> **INSTRUCTION**: From the comment thread about "Maxwell's Silver Hammer," return word for word the passage starting at "He’s a pretty" and ending at "an excellent record).".

> **TEXT EXCERPT**:
• • • • •
But Joan isn’t. I never knew the first line until I just looked it up. “Joan was quizzical, studied pataphysical science in the home”
'Pataphysics is a “philosophy” of science invented by French writer Alfred Jarry intended to be a parody of science. Difficult to be simply defined or pinned down, it has been described as the “science of imaginary solutions”.
Gobsmacked me. Who knew McCartney was capable of references this deep and apposite?
… also a nice sideswipe at the quality of home-based schooling…

Gobsmacked me. Who knew McCartney was capable of references this deep and apposite?
He’s a pretty well-read dude. “Jenny Wren” is a Dickens reference, and he managed to work a “peradventure” into the lyrics on the same album (Chaos and Creation in the Backyard, an excellent record).

…the father of thermodynamics James Clerk Maxwell.
And perhaps more relevantly, the guy who developed the complete classical (including relativistic, decades before Einstein) description of electromagnetism. He deserves to be better remembered-- It’s a tragedy that the fourth-greatest physicist in all of history was eclipsed so soon after by the third-greatest.

“Joan was quizzical, studied pataphysical science in the home”
TIL that the word is “pataphysical,” which I had never heard before today, not “metaphysical,” which is what I have heard since 1969.
Yes, “metaphysical science” makes no sense, especially when connected with “test tubes,” but I thought that was just McCartney being whimsical. Of course, it doesn’t seem as though pataphysical science would have much need for test tubes, either.

The protagonist of “Maxwell’s Silver Hammer” is Maxwell Edison.
But how old is he? He is a student, apparently a college student, but being made to "She tells Max to stay when the class has gone away
So he waits behind
Writing fifty times I must not be so, uh oh oh" sound liek High School os less?
• • • • •
> **RAW DATA**:
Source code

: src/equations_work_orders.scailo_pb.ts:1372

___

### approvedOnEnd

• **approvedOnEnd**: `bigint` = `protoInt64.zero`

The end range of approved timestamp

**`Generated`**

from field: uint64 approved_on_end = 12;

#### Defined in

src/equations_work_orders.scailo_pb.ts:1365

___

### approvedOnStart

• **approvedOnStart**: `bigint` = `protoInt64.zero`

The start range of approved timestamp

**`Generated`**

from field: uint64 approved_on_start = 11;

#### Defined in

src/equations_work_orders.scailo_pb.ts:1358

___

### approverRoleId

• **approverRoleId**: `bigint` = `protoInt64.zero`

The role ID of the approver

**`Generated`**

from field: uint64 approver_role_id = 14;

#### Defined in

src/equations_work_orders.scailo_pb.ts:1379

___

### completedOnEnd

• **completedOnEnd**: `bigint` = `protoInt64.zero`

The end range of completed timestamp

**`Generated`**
• • • • •
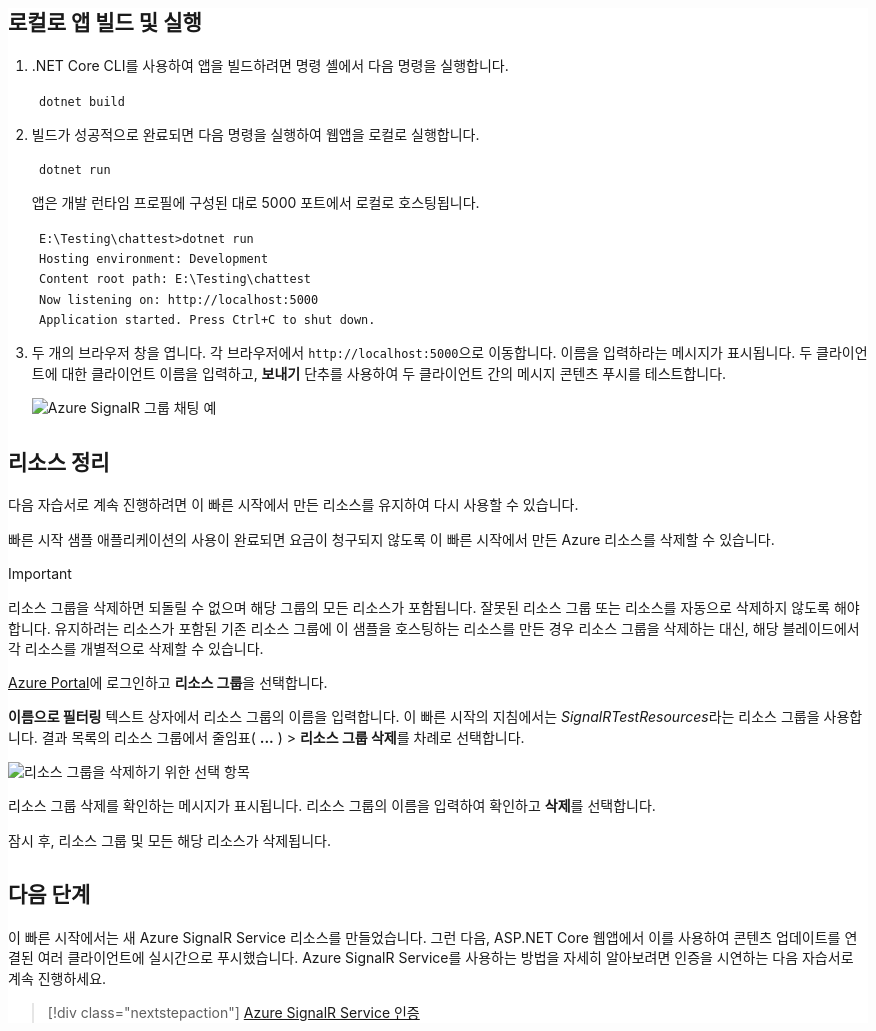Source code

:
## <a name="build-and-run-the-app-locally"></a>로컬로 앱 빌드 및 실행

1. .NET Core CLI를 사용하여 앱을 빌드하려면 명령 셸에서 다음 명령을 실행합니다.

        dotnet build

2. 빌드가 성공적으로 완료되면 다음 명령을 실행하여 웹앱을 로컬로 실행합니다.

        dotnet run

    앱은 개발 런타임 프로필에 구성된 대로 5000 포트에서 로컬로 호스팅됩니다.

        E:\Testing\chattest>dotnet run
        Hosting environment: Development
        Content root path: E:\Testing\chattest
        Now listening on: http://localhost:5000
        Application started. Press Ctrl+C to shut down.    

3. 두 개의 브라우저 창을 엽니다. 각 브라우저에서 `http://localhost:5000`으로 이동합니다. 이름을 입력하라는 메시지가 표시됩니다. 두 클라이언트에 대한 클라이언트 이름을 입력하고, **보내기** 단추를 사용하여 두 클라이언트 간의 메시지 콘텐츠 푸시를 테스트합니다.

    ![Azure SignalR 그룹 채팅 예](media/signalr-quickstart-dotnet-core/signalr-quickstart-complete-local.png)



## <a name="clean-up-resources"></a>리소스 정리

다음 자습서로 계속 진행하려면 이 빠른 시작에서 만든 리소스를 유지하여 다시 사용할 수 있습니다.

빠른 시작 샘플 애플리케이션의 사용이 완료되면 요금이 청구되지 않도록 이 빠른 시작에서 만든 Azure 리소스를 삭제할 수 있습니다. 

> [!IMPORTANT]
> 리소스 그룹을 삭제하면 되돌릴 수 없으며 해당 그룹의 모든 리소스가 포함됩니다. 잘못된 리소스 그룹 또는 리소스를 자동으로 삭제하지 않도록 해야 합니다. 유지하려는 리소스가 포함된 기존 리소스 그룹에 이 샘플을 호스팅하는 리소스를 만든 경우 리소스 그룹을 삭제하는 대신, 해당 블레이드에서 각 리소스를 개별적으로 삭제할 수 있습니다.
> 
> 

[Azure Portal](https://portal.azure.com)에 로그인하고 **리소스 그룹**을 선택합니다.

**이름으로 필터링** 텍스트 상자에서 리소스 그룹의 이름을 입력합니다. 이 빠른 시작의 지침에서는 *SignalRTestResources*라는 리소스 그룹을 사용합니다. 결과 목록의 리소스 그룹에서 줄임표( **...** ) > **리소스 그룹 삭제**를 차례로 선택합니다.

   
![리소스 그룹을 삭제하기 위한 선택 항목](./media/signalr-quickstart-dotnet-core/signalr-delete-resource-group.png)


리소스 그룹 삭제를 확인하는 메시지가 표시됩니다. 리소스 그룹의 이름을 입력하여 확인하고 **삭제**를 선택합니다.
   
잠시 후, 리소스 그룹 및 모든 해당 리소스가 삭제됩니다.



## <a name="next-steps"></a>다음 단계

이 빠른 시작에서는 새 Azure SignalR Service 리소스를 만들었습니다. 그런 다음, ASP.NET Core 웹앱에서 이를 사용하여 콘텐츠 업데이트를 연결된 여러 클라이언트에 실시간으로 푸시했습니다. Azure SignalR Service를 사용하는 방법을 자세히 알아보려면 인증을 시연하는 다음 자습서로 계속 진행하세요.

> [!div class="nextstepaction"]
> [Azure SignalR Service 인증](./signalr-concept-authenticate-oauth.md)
• • • • •
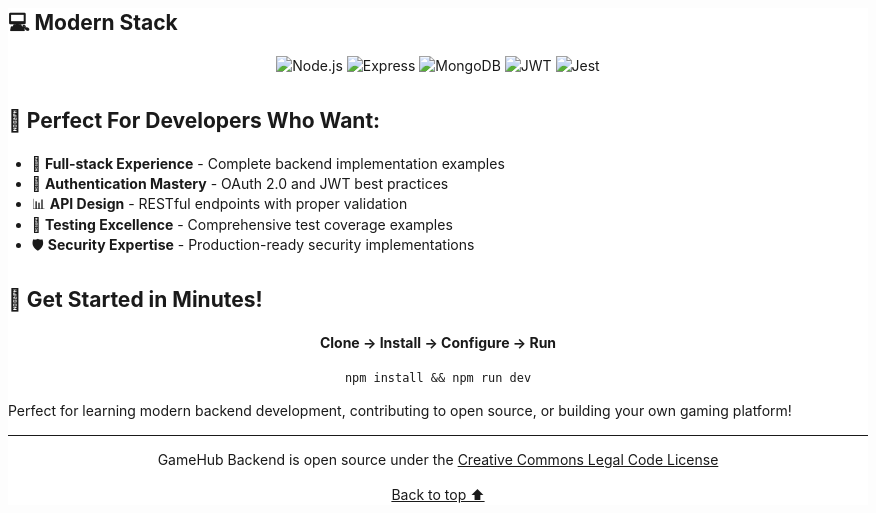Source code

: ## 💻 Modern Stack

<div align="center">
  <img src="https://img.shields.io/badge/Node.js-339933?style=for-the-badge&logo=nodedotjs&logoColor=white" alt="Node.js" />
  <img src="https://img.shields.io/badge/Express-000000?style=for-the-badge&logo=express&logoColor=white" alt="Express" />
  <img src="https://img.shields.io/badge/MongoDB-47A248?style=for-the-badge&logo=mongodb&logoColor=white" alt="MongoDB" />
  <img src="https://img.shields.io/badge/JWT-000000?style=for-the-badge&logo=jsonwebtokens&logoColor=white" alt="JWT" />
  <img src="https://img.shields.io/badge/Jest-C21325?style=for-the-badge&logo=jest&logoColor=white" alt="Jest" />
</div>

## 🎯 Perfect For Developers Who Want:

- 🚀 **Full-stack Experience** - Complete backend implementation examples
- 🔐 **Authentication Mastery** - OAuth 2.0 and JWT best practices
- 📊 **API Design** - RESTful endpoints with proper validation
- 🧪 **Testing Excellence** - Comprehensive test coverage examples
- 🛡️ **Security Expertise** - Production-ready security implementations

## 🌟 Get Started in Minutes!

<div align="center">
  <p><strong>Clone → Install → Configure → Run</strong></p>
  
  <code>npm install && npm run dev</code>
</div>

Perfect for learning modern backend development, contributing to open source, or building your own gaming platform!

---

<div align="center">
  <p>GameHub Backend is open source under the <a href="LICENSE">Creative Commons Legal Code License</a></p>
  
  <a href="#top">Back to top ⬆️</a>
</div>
• • • • •
> **SOLUTION TO THE EXERCISE**:
He’s a pretty well-read dude. “Jenny Wren” is a Dickens reference, and he managed to work a “peradventure” into the lyrics on the same album (Chaos and Creation in the Backyard, an excellent record).